Consent in the GDPR: AI-Regulation Member Katia Bouslimani defends her PhD thesis

On December 16, 2022, Katia Bouslimani successfully defended her PhD Thesis entitled “Consent in the General Data Protection Regulation (GDPR)” in front of a Jury composed of Professors Brunessen Bertrand, Gloria González Fuster, Celia Zolynski, Peter Swire and Jean-Michel Bruguière and the supervisors of the PhD Thesis Karine Bannelier and Theodore Christakis.

The purpose of this thesis is to evaluate whether the GDPR provides data subjects with enough decisional power to ensure that their consent is real and meaningful. Katia Bouslimani argues that, despite the efforts of the European legislator, there are gaps in the GDPR that prevent data subjects from asserting the “self-determination” power that the GDPR aspires to give them through the mechanism of consent.

The first part of the thesis focuses on whether the GDPR ensures that data subjects are afforded the opportunity to give “informed and free” consent.

As regards informed consent, the European legislator has made a substantial contribution to enabling data subjects to be better informed before making a decision.  However, the author regrets the missed opportunity to create legislative incentives to encourage more inclusive transparency practices, such as taking into account people with disabilities. She also notes that there is no consensus in case law about the nature of the information that must be provided to obtain informed consent. On the one hand, some decisions are based on the presence of a corpus of information that is considered necessary to obtain informed consent. On the other, some authorities have adopted a more casuistic method, based on the understanding of the data subject on a case-by-case basis.

The thesis argues that the GDPR has contributed to a strengthening of “free” consent due to the “explicit and unambiguous” consent requirement, the right to withdraw consent, and the prohibition of unlimited data retention periods. However, some contexts lack legal certainty for data controllers. For instance, it has not always been clear whether the consequences of refusing to give consent can be qualified as “prejudicial” or not. Similarly, a data controller may struggle to decide whether or not consent is necessary in the context of employment, as the notion of “manifest imbalance” is not precisely defined.

The second part of the thesis focuses on the extent to which consent is limited in the GDPR and identifies situations where consent requires additional safeguards or where consent is not applicable.

In this respect, the study first explains that certain situations are too complex to allow data subjects to make free and informed decisions. This is the case with overseas data transfers from the European Union under Chapter V of the GDPR. This is also the case with data processing that involves automated decision-making.  In particular, the collective and societal risks created by the generalisation of artificial intelligence are difficult for data subjects to understand.
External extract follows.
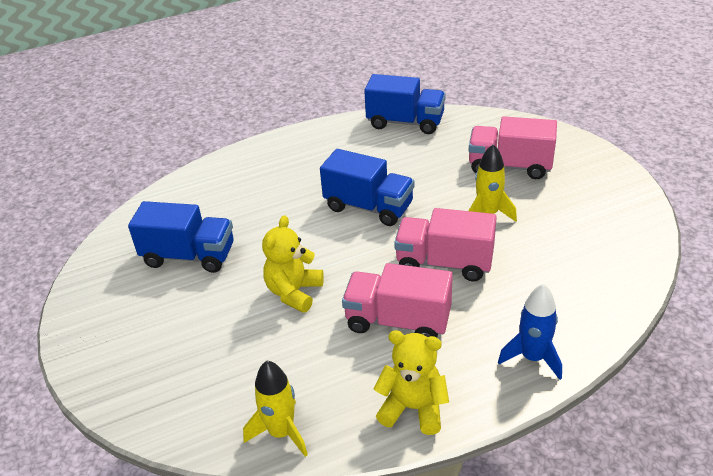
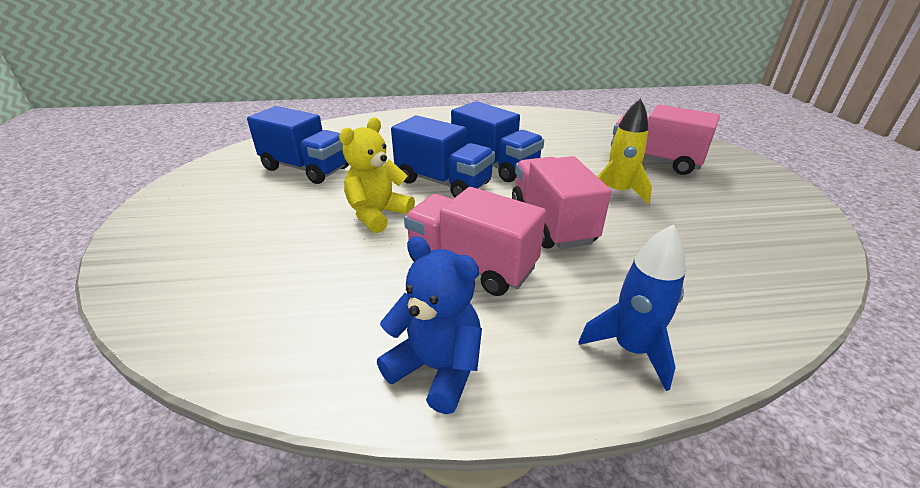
camera: 15 degrees right, 5 degrees down
(281, 432) = (257, 349): yellow rocket -> none
(405, 122) = (560, 118): blue truck -> blue truck (443, 182)
(413, 408) = (437, 368): yellow teddy bear -> blue teddy bear
(444, 263) = (551, 223): pink truck -> pink truck turned 45 degrees clockwise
Furthermore, the thesis focuses on the difficult conciliation between consent and the other legal bases provided for in the GDPR. Consent is not the most beneficial choice from an economic point of view, since the simple withdrawal of consent can result in a drop in revenue for the data controller. However, since the controller chooses the legal basis for processing personal data, there is a practical tension between the GDPR’s legal bases of consent, contract and legitimate interest. While such a tension can be resolved by CJEU case law, it is unfortunate that the legislator has not clarified the regime that applies to behavioural advertising, this issue being the most critical one. This ambiguity led to a recent dispute between the Irish Data Protection Authorities and other European supervisory authorities over whether META’s targeted advertising is based on the performance of the contract or requires consent (the decision was published a few weeks after the defense of the thesis).

Finally, the study shows that the GDPR is not sufficient on its own to empower data subjects in the digital environment. Since the GDPR only focuses on the relationship between the data subject and the data controller in the context of a specific data processing scenario/operation, it fails to take into account that the data subject is asked for their consent by numerous data controllers. Therefore, the counterproductive “side effect” of requests for consent is not tackled by the GDPR. These difficulties include issues such as hyper-solicitation of the data subject, the difficulty of dealing with dark patterns and consent fatigue. The legal economic environment adds to these difficulties, as this environment creates a power asymmetry between the data subject and the data controller that hinders the ability of the former to exercise free and informed consent.

The thesis concludes with the observation that while the GDPR creates interesting opportunities regarding the adequacy of consent in relation to the will of the data subject, some issues still need to be addressed to achieve this objective. First, lawmakers should clarify certain unresolved questions concerning consent, in particular questions regarding targeted advertising. Second, consent in relation to the processing of personal data should be included in a more global reflection that considers the collective challenges attached to personal data protection.

We will provide information here about the publication of the thesis.